YOUR GOAL: For every entry below, give an exact repeat and leave out the pictures.

____ DATA FOR ANALYSIS

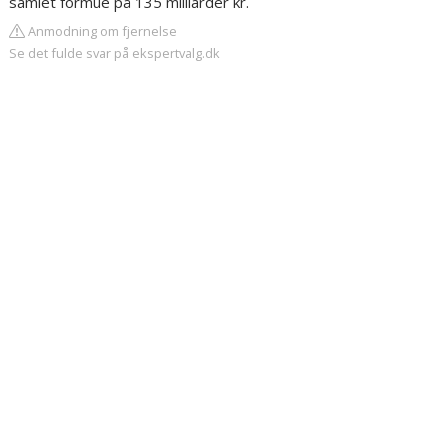
samlet formue på 135 milliarder kr.
Anmodning om fjernelse
Se det fulde svar på ekspertvalg.dk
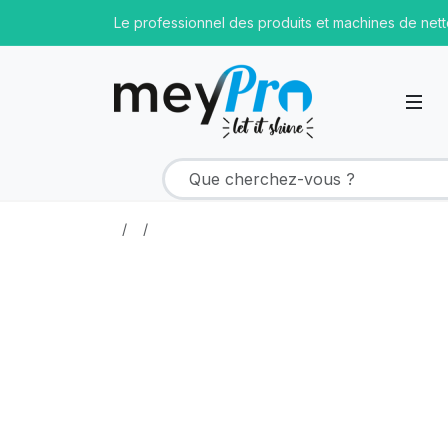
Le professionnel des produits et machines de net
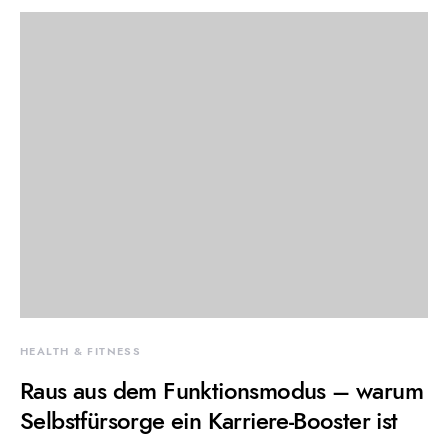
HEALTH & FITNESS
Raus aus dem Funktionsmodus – warum
Selbstfürsorge ein Karriere-Booster ist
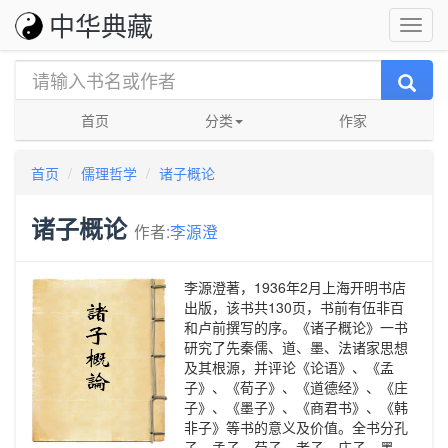
中华典藏
首页
分类
作家
首页
儒理哲学
诸子概论
诸子概论
作者:
李源澄
李源澄著，1936年2月上海开明书店
出版，该书共130页，书前有伍非百
和卢前撰写的序。《诸子概论》一书
研究了先秦儒、道、墨、法诸家思想
及其根源，并评论《论语》、《孟
子》、《荀子》、《道德经》、《庄
子》、《墨子》、《商君书》、《韩
非子》等书的意义及价值。全书分孔
子、孟子、荀子、老子、庄子、墨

________

WRITTEN SOLUTION:
samlet formue på 135 milliarder kr.
Anmodning om fjernelse
Se det fulde svar på ekspertvalg.dk
Le professionnel des produits et machines de net
HEALTH & FITNESS
Raus aus dem Funktionsmodus – warum
Selbstfürsorge ein Karriere-Booster ist
中华典藏
首页
分类
作家
首页
儒理哲学
诸子概论
诸子概论
作者:
李源澄
李源澄著，1936年2月上海开明书店
出版，该书共130页，书前有伍非百
和卢前撰写的序。《诸子概论》一书
研究了先秦儒、道、墨、法诸家思想
及其根源，并评论《论语》、《孟
子》、《荀子》、《道德经》、《庄
子》、《墨子》、《商君书》、《韩
非子》等书的意义及价值。全书分孔
子、孟子、荀子、老子、庄子、墨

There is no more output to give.